In Lake Tahoe, the depth at which a white disk disappears to the eye changed far less between wet and dry years than the UV measurements did. That makes underwater light a potential early-warning signal for managers watching for climate-driven disturbances.
Thus, monitoring underwater radiation can serve as a sentinel. It alerts authorities to water quality, fisheries, and recreation stresses long before they appear at the surface.
Maintaining an unbroken observational line was crucial. “To understand what’s really happening in nature, the long-term dataset is quite important,” Watanabe said. “One or two years of data couldn’t reveal this kind of huge fluctuation related to climatic perturbations.”
The record also shows how global trends translate into local impacts. A future of alternating megadroughts and deluges could cause Tahoe and other clear lakes to swing between extremes.
Some years may bring hyper-sterilizing UV pulses, while others may see UV-muted, nutrient-rich waters that fuel algal blooms.

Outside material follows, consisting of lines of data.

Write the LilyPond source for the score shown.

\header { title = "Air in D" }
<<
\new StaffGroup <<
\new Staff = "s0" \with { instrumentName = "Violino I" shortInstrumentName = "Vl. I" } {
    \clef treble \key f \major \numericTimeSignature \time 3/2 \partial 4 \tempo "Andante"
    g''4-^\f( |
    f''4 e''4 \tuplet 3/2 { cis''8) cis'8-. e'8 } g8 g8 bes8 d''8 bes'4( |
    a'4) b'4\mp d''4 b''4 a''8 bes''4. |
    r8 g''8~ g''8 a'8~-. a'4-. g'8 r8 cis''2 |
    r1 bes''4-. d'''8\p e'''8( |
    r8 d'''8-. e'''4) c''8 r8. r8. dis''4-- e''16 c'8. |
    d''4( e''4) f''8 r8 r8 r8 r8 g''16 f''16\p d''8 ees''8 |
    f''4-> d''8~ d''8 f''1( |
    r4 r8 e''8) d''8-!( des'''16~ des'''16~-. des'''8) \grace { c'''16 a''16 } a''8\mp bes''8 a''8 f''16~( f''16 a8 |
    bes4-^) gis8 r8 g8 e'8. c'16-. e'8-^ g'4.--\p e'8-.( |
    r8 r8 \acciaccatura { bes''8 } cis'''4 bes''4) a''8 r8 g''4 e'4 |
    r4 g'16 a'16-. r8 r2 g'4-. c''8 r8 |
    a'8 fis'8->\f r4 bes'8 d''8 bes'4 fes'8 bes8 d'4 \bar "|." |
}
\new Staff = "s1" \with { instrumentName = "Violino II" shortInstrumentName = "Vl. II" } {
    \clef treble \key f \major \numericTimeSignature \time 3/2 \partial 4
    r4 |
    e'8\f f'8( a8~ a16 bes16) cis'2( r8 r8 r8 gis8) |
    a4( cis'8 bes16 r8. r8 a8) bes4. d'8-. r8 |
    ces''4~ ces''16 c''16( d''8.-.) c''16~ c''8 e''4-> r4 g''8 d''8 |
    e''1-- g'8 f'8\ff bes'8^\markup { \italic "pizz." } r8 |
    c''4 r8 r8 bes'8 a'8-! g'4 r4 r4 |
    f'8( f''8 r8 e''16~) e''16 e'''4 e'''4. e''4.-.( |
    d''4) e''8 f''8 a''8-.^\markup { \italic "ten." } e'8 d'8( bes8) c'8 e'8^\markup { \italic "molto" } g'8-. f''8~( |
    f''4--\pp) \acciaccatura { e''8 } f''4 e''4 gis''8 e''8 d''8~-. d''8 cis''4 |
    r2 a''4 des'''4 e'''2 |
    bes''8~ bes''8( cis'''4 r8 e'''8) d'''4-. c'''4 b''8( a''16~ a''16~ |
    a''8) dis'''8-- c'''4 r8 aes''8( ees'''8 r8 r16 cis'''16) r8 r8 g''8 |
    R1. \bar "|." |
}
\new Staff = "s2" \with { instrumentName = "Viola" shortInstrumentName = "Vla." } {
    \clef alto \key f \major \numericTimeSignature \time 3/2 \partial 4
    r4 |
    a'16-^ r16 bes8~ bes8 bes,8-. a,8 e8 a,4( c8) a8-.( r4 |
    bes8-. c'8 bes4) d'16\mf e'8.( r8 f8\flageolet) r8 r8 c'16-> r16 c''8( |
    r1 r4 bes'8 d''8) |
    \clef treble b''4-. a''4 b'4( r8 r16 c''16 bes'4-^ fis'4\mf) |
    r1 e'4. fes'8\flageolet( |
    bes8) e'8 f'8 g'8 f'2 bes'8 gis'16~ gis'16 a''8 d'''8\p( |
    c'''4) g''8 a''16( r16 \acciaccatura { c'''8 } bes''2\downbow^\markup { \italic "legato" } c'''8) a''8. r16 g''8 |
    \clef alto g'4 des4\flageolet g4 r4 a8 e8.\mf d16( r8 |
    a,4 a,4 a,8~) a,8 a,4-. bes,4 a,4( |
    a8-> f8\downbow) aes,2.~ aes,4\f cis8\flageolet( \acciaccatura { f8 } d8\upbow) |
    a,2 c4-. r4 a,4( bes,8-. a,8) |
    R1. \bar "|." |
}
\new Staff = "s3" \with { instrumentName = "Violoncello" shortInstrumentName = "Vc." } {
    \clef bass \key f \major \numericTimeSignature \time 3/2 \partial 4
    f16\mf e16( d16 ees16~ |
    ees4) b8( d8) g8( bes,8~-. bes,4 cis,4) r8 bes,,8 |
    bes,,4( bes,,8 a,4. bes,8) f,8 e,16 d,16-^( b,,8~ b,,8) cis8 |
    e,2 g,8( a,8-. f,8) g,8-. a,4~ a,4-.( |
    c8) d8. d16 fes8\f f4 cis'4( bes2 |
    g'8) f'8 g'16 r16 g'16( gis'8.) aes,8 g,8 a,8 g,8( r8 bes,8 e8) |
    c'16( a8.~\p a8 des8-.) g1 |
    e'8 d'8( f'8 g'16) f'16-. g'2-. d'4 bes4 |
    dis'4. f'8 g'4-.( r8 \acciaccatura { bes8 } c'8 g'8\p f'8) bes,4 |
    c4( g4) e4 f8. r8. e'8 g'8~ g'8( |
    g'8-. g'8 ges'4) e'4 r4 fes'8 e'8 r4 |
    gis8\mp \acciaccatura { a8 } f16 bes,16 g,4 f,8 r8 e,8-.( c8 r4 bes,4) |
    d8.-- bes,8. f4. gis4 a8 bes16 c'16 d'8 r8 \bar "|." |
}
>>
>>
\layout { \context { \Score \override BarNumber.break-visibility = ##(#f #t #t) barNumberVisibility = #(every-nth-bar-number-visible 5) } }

The findings stress curbing erosion and runoff of fine sediments and colored organics to protect Lake Tahoe’s clarity. These measures can help restore Lake Tahoe’s natural UV and sunlight sunscreen, even during wet years.
At the same time, understanding that drought may expose deeper layers to damaging radiation could influence habitat protection for plankton, juvenile fish, and amphibians.
The study blends painstaking fieldwork with a simple message: climate change does not just warm lakes; it changes the color and character of the light that reaches their depths.
In Lake Tahoe’s shifting shades of ultraviolet, scientists can read both the scars of recent droughts and the fingerprints of storms still to come.
The study is published in the journal Limnology and Oceanography Letters.